Learning Objectives: The lining of the middle ear is of dual origin formed from the neural crest and endoderm in different parts of the cavity The pars flaccida is not formed from endoderm but neural crest and ectoderm The different tissues of the ear respond differently to ear infection Lineage tracing experiments in the mouse can shed light on the origin of cholesteatomas

The mammalian middle ear is a complex air-filled space housing the three middle ear ossicles, which transfer sound from the ear-drum to the inner ear.
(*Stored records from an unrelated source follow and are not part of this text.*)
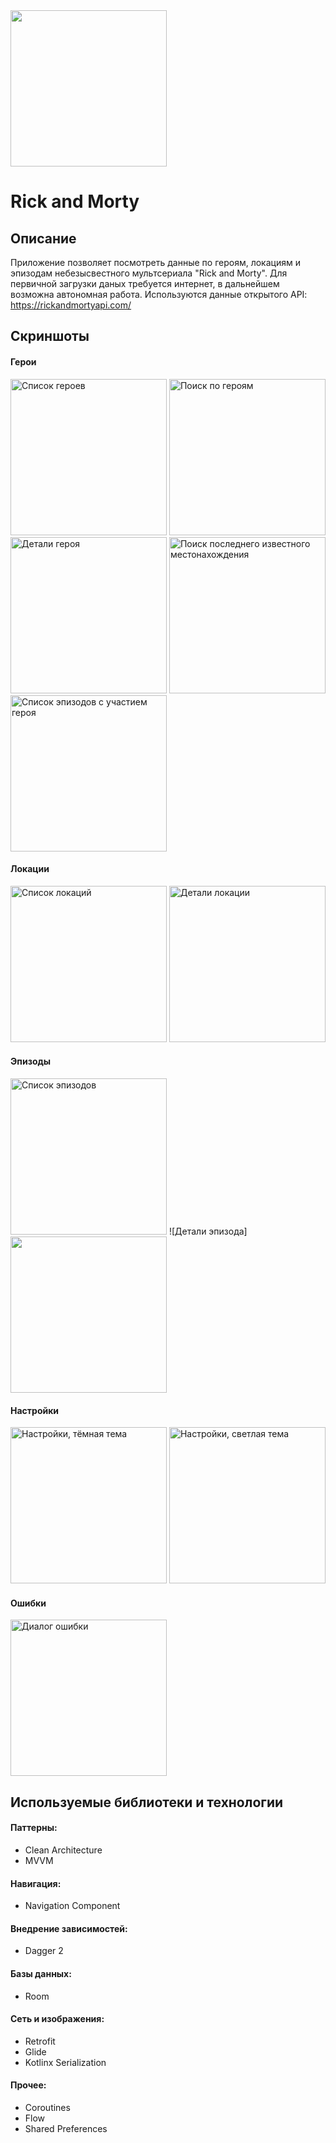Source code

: <img src="/preview/Rick_and_Morty.svg" width="250"/>

# Rick and Morty

## Описание

Приложение позволяет посмотреть данные по героям, локациям и эпизодам небезысвестного мультсериала
"Rick and Morty". Для первичной загрузки даных требуется интернет, в дальнейшем возможна автономная работа.
Используются данные открытого API: <https://rickandmortyapi.com/>

## Скриншоты
#### Герои
<img alt="Список героев" src="/preview/screenshots/001_characters_list.jpg" title="Список героев" width="250"/>
<img src="/preview/screenshots/002_characters_list_search.jpg" width="250" title="Поиск по героям" alt="Поиск по героям"/>

<img src="/preview/screenshots/003_character_item.jpg" width="250" title="Детали героя" alt="Детали героя"/>
<img src="/preview/screenshots/004_character_item_last_seen.jpg" width="250" title="Поиск последнего известного местонахождения" alt="Поиск последнего известного местонахождения"/>
<img src="/preview/screenshots/005_character_item_episodes.jpg" width="250" title="Список эпизодов с участием героя" alt="Список эпизодов с участием героя"/>

#### Локации
<img src="/preview/screenshots/006_locations_list.jpg" width="250" title="Список локаций" alt="Список локаций"/>
<img src="/preview/screenshots/007_location_item.jpg" width="250" title="Детали локации" alt="Детали локации"/>

#### Эпизоды
<img src="/preview/screenshots/008_episodes_list.jpg" width="250" title="Список эпизодов" alt="Список эпизодов"/>
![Детали эпизода]<img src="/preview/screenshots/009_episode_item.jpg" width="250"/>


#### Настройки
<img src="/preview/screenshots/010_settings_dark.jpg" width="250" title="Настройки, тёмная тема" alt="Настройки, тёмная тема"/>
<img src="/preview/screenshots/011_settings_lite.jpg" width="250" title="Настройки, светлая тема" alt="Настройки, светлая тема"/>

#### Ошибки
<img src="/preview/screenshots/012_error_dialog.jpg" width="250" title="Диалог ошибки" alt="Диалог ошибки"/>

## Используемые библиотеки и технологии
#### Паттерны:
* Clean Architecture
* MVVM
#### Навигация:
* Navigation Component
#### Внедрение зависимостей:
* Dagger 2
#### Базы данных:
* Room
#### Сеть и изображения:
* Retrofit
* Glide
* Kotlinx Serialization
#### Прочее:
* Coroutines
* Flow
* Shared Preferences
Recent lineage tracing experiments in the mouse have shown that during development this air filled space is created by the neural crest mesenchyme around the ossicles retracting back and transforming into an epithelium lining the roof (attic) and side (promontory) of the newly formed cavity. The rest of the cavity (hypotympanum) is lined by endoderm, continuous with the oral cavity via the Eustachian tube. The endoderm-derived epithelium is covered in a thick lawn of cilia, while the neural crest derived epithelial cells have a much simpler morphology. This dual origin extends to the tympanic membrane, where lineage tracing of the pars flaccida shows no endodermal contribution. This dual origin appears to be unique to mammals, evolving with the three ossicle middle ear. Defects in the cavitation process lead to defective barrier formation, leaving the middle ear susceptible to the development of middle ear problems such as otitis media and Cholesteatoma. In mice with otitis media the neural crest epithelium breaks down while the endodermally derived epithelium undergoes hyperplasia but retains much of its barrier function. We are interested in using our knowledge of the development of the ear using transgenic mice to try and identify the origins of high susceptibility to middle ear disease.